Il y a donc lieu de faire droit aux demandes de la SCI Axama.

Sur les autres demandes

Partie tenue aux dépens de première instance et d'appel, qui incluront les frais du commandement du 18 juillet 2014, la société CNP paiera à la SCI Axama la somme de 3 000 euros sur le fondement de l'article 700 du code de procédure civile.

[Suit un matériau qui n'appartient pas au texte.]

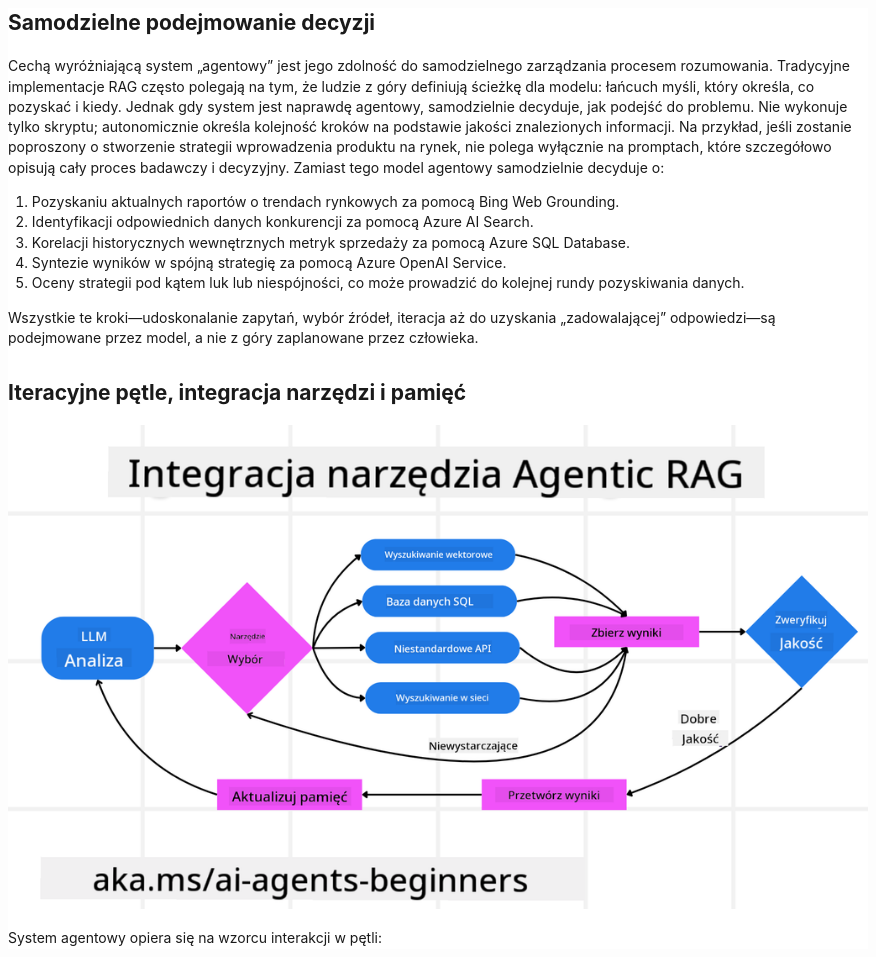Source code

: ## Samodzielne podejmowanie decyzji

Cechą wyróżniającą system „agentowy” jest jego zdolność do samodzielnego zarządzania procesem rozumowania. Tradycyjne implementacje RAG często polegają na tym, że ludzie z góry definiują ścieżkę dla modelu: łańcuch myśli, który określa, co pozyskać i kiedy. 
Jednak gdy system jest naprawdę agentowy, samodzielnie decyduje, jak podejść do problemu. Nie wykonuje tylko skryptu; autonomicznie określa kolejność kroków na podstawie jakości znalezionych informacji. 
Na przykład, jeśli zostanie poproszony o stworzenie strategii wprowadzenia produktu na rynek, nie polega wyłącznie na promptach, które szczegółowo opisują cały proces badawczy i decyzyjny. Zamiast tego model agentowy samodzielnie decyduje o:

1. Pozyskaniu aktualnych raportów o trendach rynkowych za pomocą Bing Web Grounding.
2. Identyfikacji odpowiednich danych konkurencji za pomocą Azure AI Search.
3. Korelacji historycznych wewnętrznych metryk sprzedaży za pomocą Azure SQL Database.
4. Syntezie wyników w spójną strategię za pomocą Azure OpenAI Service.
5. Oceny strategii pod kątem luk lub niespójności, co może prowadzić do kolejnej rundy pozyskiwania danych.

Wszystkie te kroki—udoskonalanie zapytań, wybór źródeł, iteracja aż do uzyskania „zadowalającej” odpowiedzi—są podejmowane przez model, a nie z góry zaplanowane przez człowieka.

## Iteracyjne pętle, integracja narzędzi i pamięć

![Tool Integration Architecture](../../../translated_images/tool-integration.0f569710b5c17c106757adba082f6c4be025ca0721bff7d1ee4b929a3617a600.pl.png)

System agentowy opiera się na wzorcu interakcji w pętli:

La demande relative aux frais d' exécution présentée par la société CNP en même temps que celle relative aux dépens dont elle est pourtant distincte, qui est en l'état purement hypothétique, rien ne laissant ici présumer une volonté de résistance de son adversaire nécessitant la mise en œuvre d'une procédure d' exécution forcée, outre qu'elle est vaine puisqu'aucune somme ne lui est allouée, est au surplus superfétatoire, puisque la loi, notamment par les dispositions de l'article L. 111-8 du code des procédures civiles d' exécution , met déjà par principe les frais d'une exécution forcée nécessaire à la charge du débiteur, sous le contrôle du juge de l' exécution .

PAR CES MOTIFS

La cour, statuant publiquement, contradictoirement et en dernier ressort,

Infirme le jugement rendu entre les parties le 6 juillet 2017 par le tribunal de grande instance de Bordeaux,

Et, statuant à nouveau,

Constate l'acquisition au 18 août 2014 de la clause résolutoire incluse dans le bail consenti le 7 mai 2010 à la société CNP par la SCI Axama,

Condamne la société CNP à payer à la SCI Axama :

- la somme de 63 757,82 euros au titre des loyers dus,

- la somme de 6 375,78 euros au titre de la majoration contractuelle,

- la somme de 3 000 euros sur le fondement de l'article 700 du code de procédure civile,

Condamne la société CNP aux dépens de première instance et d'appel, qui incluront les frais du commandement du 18 juillet 2014,

Dit n'y avoir lieu à statuer ici sur des frais d'une exécution forcée hypothétique.